When I got to the gym, I started thinking about what I was going to do. As is super important, I knew I had to warm-up that leg. NEVER take a chance on stressing muscle groups without some type of warm-up. It’s safer in the long run. For my warm-up, I got on the treadmill for 10 minutes. Normally I’d suggest a 5 minute warm-up, but because I was recovering from an injury, I did double to be sure. I kept it at a walking pace, and only added a small incline after the first 5 minutes. This seemed to go pretty well.

Next, I headed to the women’s workout room. I’m not afraid of working out in front of men, in fact that doesn’t bother me at all. What does bother me is that sometimes the gym is SO PACKED and the women’s room never seems to be that bad, and that was the case last night. Especially with my leg being the way it was, I wasn’t sure how “fast” I’d be according to the men’s standards. The women’s section is a calmer place.

Once I got in there, I decided to jump in a try the squats. I used a very lightweight, 40 lb barbell. I used sumo stance. These didn’t really hurt but instead gave me a feeling to know I needed to still be careful. I actually succeeded in my 3 sets of 20 which surprised me, but I knew I shouldn’t persist past that. No need to aggravate the injury. I then tried some sumo deadlifts with the same weight, but my leg wasn’t having any of that. So I headed for the leg press.

The leg press I used was the type that pushes your seat back. Normally, I would just do normal squats and deadlifts, but I figured the extra support might be a little better for a day like today. What happened next blew me away. The press had been left at a weight of 135. I decided not even to attempt that and dropped it to 55 lb. I did 30 reps. I raised the weight to 75 lbs. I did 30 reps. I raised the weight to 95 lbs (what I normally do on free weight squats), I did 30 reps. I raised the weight to 115 lbs. I did 30 reps. I raised the weight to 135 lbs. I did 30 reps. I raised the weight to 155 lbs. I did 30 reps. I raised the weight to 175 lbs. I did 30 reps. And it was at this point I stopped. Not from pain, not from exhaustion even. But from the simple fact I knew my leg may not feel it now, but it would later. I honestly couldn’t believe it: that I mentally was able to keep going, and that my leg not only held up, but went so heavy! I began thinking that maybe my legs have been under-recovered.

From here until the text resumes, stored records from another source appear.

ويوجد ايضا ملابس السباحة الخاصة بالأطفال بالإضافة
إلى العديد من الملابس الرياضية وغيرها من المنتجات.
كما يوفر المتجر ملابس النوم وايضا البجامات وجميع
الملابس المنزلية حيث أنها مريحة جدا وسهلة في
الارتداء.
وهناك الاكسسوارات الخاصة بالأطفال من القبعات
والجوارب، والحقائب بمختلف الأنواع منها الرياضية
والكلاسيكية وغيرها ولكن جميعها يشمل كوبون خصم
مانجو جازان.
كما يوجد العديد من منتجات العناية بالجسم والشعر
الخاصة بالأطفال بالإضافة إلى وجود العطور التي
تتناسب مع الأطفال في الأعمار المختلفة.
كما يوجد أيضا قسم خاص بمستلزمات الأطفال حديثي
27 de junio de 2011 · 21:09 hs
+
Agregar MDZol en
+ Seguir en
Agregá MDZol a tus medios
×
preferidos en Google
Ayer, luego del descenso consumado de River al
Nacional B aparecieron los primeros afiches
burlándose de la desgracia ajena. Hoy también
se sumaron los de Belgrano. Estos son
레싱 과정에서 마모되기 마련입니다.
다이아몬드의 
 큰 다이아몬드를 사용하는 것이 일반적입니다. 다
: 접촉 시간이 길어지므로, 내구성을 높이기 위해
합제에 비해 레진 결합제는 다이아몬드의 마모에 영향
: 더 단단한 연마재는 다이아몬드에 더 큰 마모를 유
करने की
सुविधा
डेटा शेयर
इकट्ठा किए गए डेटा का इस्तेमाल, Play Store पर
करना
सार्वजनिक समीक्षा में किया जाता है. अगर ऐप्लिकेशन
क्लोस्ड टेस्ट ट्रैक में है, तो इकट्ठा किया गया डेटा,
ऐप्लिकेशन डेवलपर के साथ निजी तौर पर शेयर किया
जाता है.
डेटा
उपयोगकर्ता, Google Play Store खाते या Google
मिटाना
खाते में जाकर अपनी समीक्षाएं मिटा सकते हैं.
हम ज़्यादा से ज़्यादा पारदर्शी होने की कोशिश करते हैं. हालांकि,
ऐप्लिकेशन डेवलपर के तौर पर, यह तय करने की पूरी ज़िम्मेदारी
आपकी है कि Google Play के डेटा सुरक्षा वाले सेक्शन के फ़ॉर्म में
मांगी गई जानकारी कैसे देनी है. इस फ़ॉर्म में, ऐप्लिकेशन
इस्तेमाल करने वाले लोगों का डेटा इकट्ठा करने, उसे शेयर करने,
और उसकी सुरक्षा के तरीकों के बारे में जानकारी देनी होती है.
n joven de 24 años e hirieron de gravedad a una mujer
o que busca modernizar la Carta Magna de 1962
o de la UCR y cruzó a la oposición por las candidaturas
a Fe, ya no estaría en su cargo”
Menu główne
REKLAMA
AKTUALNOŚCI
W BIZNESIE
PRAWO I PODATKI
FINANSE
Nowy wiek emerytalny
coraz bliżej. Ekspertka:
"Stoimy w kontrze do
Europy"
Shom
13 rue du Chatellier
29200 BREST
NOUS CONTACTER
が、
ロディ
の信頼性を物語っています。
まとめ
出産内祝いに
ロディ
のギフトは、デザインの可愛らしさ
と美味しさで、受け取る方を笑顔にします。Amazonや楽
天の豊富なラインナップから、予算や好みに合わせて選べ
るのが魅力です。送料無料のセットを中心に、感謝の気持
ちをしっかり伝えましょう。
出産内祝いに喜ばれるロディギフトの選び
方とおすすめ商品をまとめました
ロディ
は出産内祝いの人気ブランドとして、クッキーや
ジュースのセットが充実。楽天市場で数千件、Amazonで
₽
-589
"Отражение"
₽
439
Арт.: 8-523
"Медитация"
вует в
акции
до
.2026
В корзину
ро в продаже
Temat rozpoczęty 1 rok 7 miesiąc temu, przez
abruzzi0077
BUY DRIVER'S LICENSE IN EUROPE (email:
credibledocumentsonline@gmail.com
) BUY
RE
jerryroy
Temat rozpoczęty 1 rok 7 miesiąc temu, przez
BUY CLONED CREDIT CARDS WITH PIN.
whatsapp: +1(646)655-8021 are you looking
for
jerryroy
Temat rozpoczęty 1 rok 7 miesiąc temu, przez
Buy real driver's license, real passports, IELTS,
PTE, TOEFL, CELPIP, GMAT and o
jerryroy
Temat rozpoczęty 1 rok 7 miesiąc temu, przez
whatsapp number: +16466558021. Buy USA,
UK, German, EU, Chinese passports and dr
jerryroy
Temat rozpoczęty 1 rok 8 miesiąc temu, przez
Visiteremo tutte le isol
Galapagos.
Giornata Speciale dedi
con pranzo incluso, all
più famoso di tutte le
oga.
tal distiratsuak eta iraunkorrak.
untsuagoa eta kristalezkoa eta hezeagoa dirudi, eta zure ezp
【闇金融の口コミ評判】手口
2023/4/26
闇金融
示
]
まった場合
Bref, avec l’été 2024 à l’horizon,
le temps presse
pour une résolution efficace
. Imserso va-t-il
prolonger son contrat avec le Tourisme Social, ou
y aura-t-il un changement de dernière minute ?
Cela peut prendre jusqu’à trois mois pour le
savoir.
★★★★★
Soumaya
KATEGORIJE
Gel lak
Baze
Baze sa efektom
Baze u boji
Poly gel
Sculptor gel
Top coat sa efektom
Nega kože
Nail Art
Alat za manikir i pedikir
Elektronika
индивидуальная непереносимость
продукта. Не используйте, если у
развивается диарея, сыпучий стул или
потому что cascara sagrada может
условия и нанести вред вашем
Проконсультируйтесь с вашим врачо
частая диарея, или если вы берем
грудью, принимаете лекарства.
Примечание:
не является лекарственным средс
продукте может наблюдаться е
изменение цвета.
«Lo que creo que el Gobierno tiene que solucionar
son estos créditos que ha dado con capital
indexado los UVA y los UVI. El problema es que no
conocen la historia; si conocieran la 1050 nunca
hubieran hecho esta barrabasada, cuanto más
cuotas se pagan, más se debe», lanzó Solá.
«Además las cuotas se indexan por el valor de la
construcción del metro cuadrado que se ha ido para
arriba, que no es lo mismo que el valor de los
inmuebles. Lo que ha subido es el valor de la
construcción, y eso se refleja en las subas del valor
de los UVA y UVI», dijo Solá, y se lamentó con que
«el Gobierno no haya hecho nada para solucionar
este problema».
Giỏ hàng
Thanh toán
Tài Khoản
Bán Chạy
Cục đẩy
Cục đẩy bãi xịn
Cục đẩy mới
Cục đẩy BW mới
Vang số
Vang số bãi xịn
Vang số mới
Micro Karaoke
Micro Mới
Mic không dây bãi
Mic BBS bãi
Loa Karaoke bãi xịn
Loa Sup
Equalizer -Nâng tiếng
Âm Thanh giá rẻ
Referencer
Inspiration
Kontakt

Next, I went for 2-30 second planks. These went by so easily.

After that, I went for the abductor and adductor machines. Adductor was so, so, so good. I haven’t done exercises for my adductors in so long, and it just felt so good. But again, I was doing 30 reps a set and continued increasing the weight until I was raw sore. Phenomenal. The abductor, well, significantly weaker than my adductors, but that’s ok. They still hurt me today, but I pushed them as hard as I could.

That pretty much concluded my workout, aside from the fact I forgot to mention that I did a set of 30-35 reps of calf raises in between each set of squats, but I’m just blown away and still am. That was such a GREAT workout, and only a day after injury? I never do that heavy of weight normally (except sumo squats was lower), and NEVER have gotten up to the amount of reps I used yesterday. I am in awe of what a body is capable of, of what a dedicated mind can do, of the punishment our bodies is able to handle and keep going. We ARE God’s greatest creation, and He must have put so much work into us. How much we doubt ourselves daily, how little our brains allow us to do, and yet here’s our body, just waiting for its orders so it can show us how much more it can conquer.

Love your body. Push your limits. See what amazing things you can do!